The exponential growth of arboviral genomic data is another key advancement, enabling improved vaccine and diagnostic design, complementing traditional surveillance, and enhancing our understanding of virus evolution and transmission dynamics in near real time. Despite large investments in genomic surveillance during the COVID-19 pandemic, its re-deployment for arboviruses requires sustainable investments in laboratory capacity and workforce training and retention.

Strengthening health systems is paramount. This includes integrating epidemiological, entomological, laboratory, and ecological data (including animal surveillance); enhancing disease reporting systems; and improving clinical care through personnel training, expanded diagnostics, and standardised management protocols. Community engagement is equally vital; locally accepted, culturally appropriate, and empowering interventions are more likely to be sustained and succeed in reducing disease risk.

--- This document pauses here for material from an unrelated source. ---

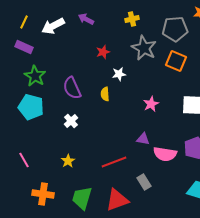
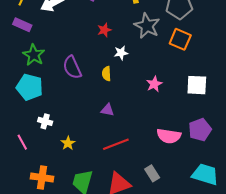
white cross: (71, 121) -> (45, 121), moved, turned -32
purple triangle: (143, 139) -> (107, 110), moved
gray rectangle: (144, 182) -> (152, 173), moved

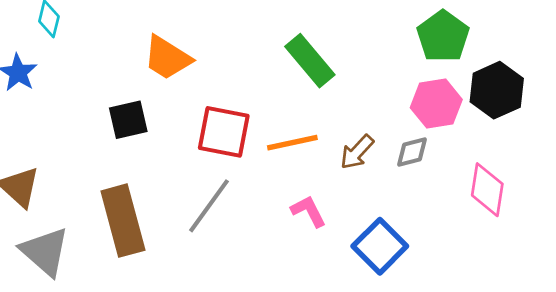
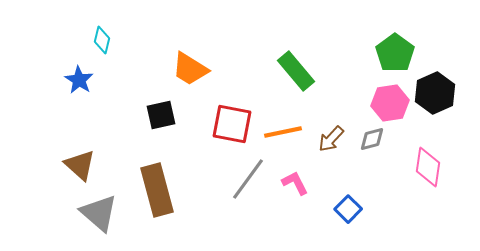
gray line: (209, 206) -> (248, 179), moved
blue square: (380, 246) -> (348, 209), size x0.7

There are substantial opportunities to strengthen prevention and control strategies, but their success depends on sustained investment, coordinated surveillance, robust institutional frameworks, and clear prioritisation.¹⁷ The international community—policy makers, health organisations, funders, researchers, and communities—must urgently mobilise resources to close key gaps in early detection, surveillance, response, and control, thereby reducing the risk of both current and future arboviral outbreaks. With the global threat of arboviruses escalating, the time for action is now.